Friday, June 2, 2006

For Heaven's Sake

For Heaven’s Sake

 

I have been thinking about hell.

I think about hell a lot.

I think about hell because I teach a course on evil and suffering and hell comes up often.

I think about hell because students often tell me over coffee or lunch that they have been told by others that they are going there. And why do people tell them that they are going to hell? There are many reasons; one because he is gay; another because he is a Jew; and another because she has begun to ask questions about her faith. I remember this one especially, sitting outside the campus Starbucks on a beautiful, warm day. Her eyes welled up with tears as she told me that her friends have been sending her to hell lately because she questions, and to them questions = doubt and doubt = a one-way ticket to hell. I looked at her and wondered how anyone could look into those impossibly blue and open and gentle eyes and find in them someone deserving of hell. This is a young woman who would not hurt a fly even if it sat on her ice cream cone. I remember saying, “YOU? YOU” YOU’RE going to hell?”

 

I thought about hell when a student told me that a young man seated next to her in my classroom had written in the margin of his notebook, “She’s going to hell.” So, it seems I too have been judged hell-bound.

 

Most of the time however, the reason that my students are told they are going to hell is because they have not accepted Jesus into their hearts, or they have not proclaimed him as Savior and Lord.
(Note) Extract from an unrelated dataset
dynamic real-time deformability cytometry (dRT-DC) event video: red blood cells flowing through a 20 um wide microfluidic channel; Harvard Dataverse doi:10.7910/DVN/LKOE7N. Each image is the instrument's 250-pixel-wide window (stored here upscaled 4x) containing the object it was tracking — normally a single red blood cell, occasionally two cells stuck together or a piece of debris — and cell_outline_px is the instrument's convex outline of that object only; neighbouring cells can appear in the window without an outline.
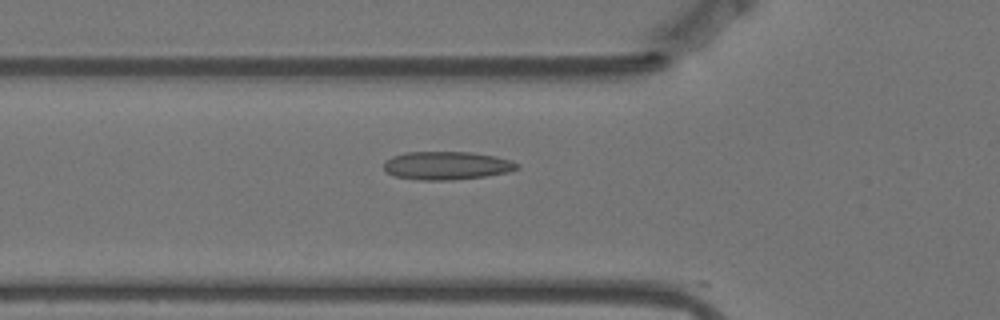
{"species": "Egyptian fruit bat (a non-hibernating species)", "species_latin": "Rousettus aegyptiacus", "temperature_condition": "warm", "stored_images_in_passage": 20, "camera_frame_rate_fps": 3000, "um_per_image_px": 0.085, "animal": {"sex": "female"}, "frame": {"image": 1, "passage_image": 19, "time_ms": 6.0, "image_size_px": [1000, 320], "cell_outline_px": [[520, 168], [508, 172], [484, 176], [452, 180], [420, 180], [392, 176], [384, 168], [384, 160], [392, 156], [404, 152], [472, 152], [512, 160], [520, 164]], "centroid_in_image_um": [37.96, 14.07], "position_along_channel_um": 87.8, "area_um2": 22.02}}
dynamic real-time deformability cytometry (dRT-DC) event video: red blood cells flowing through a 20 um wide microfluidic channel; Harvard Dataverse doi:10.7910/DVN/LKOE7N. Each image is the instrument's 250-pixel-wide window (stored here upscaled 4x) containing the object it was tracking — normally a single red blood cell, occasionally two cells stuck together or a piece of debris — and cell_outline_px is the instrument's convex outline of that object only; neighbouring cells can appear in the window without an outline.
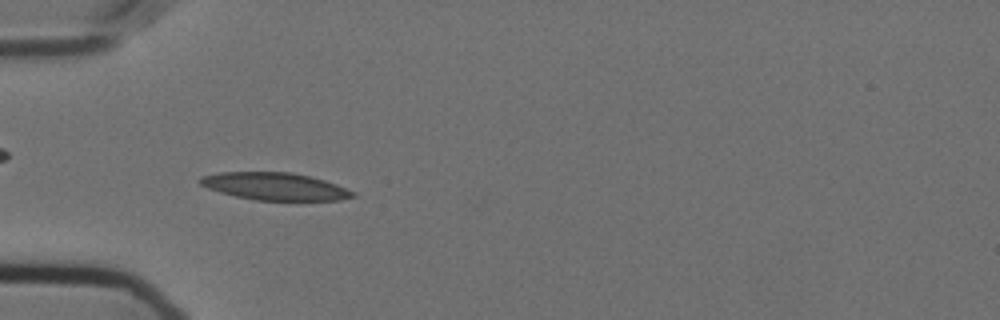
{"species": "Egyptian fruit bat (a non-hibernating species)", "species_latin": "Rousettus aegyptiacus", "temperature_condition": "cold", "stored_images_in_passage": 57, "camera_frame_rate_fps": 3000, "um_per_image_px": 0.085, "animal": {"sex": "female"}, "frame": {"image": 1, "passage_image": 18, "time_ms": 5.667, "image_size_px": [1000, 320], "cell_outline_px": [[356, 196], [340, 200], [256, 200], [236, 196], [220, 192], [208, 188], [200, 184], [200, 176], [220, 172], [292, 172], [324, 180], [336, 184], [356, 192]], "centroid_in_image_um": [23.38, 15.84], "position_along_channel_um": 61.6, "area_um2": 24.28}}
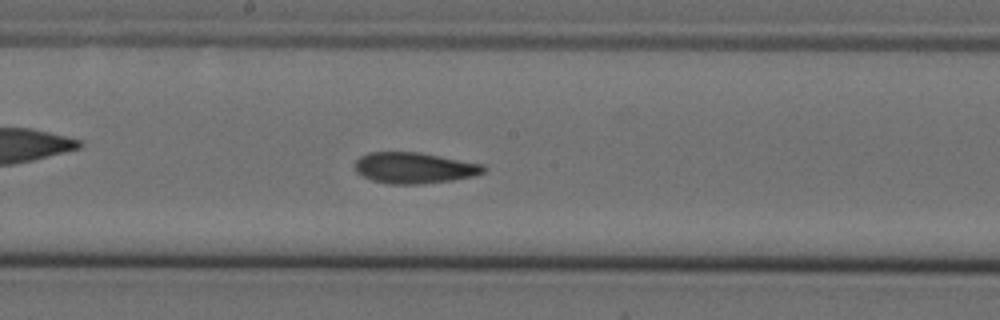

This seems to be the single most important element in determining one’s destination. If you don’t believe in Jesus, you’re going to hell. If you believe in him, you have a foot in the gate.

 

Now, given these criteria let’s consider those who automatically go to hell.

The list includes The Dalai Lama, Elie Wiesel (I’ve just started my list and already I have two Nobel Peace Prize laureates), Buddhist monk Thich Nhat Hanh, Rabbi Abraham Heschel, Gloria Steinem, Anne Frank and Mohandas Gandhi. And I know that if you ask some people the question, “Are these people going to hell?” they will respond with a firm and confident, “yes.” So I am going to hell with the Dalai Lama, Elie Wiesel and Gandhi. Imagine the conversations we will have around the (camp) fire.

 

Now, let’s just consider for a minute those who are not going to hell. I suppose we have to start with the most famous born-again Christian on the planet today, George W. Bush. So, Gandhi and I are going to hell but George W. Bush isn’t. The formula defies reason.

 

But to me the most stunning consequence of maintaining the “don’t believe in Jesus/you’re going to hell” proposition is that it means that the 6 million Jews who perished in the concentration camps have also gone to hell or are destined for hell (still unclear about whether or not you go right away or have to wait for the Final Judgment). What this would mean is that if God exists and if what is said about God is “true,” then this God made a covenant with a group of people, promised to be their God, and then abandoned them as they experienced unimaginable horror and suffering. And then, even though they have already been there, He condemns them to hell for all eternity. If there is a God and these are going to hell, then God is a Beast and rumors of divine justice and mercy are divine absurdity. And I would not worship such a Being anyway.

 

But I suppose the concept of hell serves its purpose. It keeps people cowering in fear; it keeps them obedient and reined in. There will be no spiritual revolution or boycott of faith as long as hell is around to squelch them. At least I know that the things I do are not done from some 3 year-old moral stance in which I do what I do because I want a reward or fear a punishment. At least I know that I do what I do (sometimes) simply because it is the right thing to do.

 

I don’t even understand the neurotic obsession with an afterlife, the crisis of mortality, the fear of death and all that.

I guess for me it's just a matter of trust.

I think that if I live my life with good intention and with love, then the afterlife will take care of itself. If there is an afterlife, I am doing all I can to make my way there. If there is a God who directs these things, then I trust in Its infinite mercy and love. I trust that It knows my heart.

 

If there is no afterlife (and no God) then I am doing all I can to leave behind something of myself and my love that will live on in an afterlife that is here and now and tomorrow. Is that a contradiction in terms? Oh well.

 

I guess when it all comes right down to it; I don't really need an afterlife.

This life is enough.

 

 

1 comment:

Anonymous said...

There is a church about 4 miles from my house. I pass it every day as I go to school and as I come home. Each month there is a new message on their road-side reader board. This month's sign reads, "There is only hell at the end of a Christ-less life." Such a sentiment leaves me sad. Church should be a place of positivity and reflection, not a place of fear and loathing. I have always steadfastly refused to worship a god who requires my submissiveness through fear. I grew up in a house of fear.  I understand the power of giving fear (which is not really a power so much as a sign of weakness) and the power of receiving it. I have no respect for anyone who wields fear- no matter how "good" their intentions- for power. I refuse to be intimidated anymore.

"Cowards die many times before their deaths;
The valiant never taste of death but once."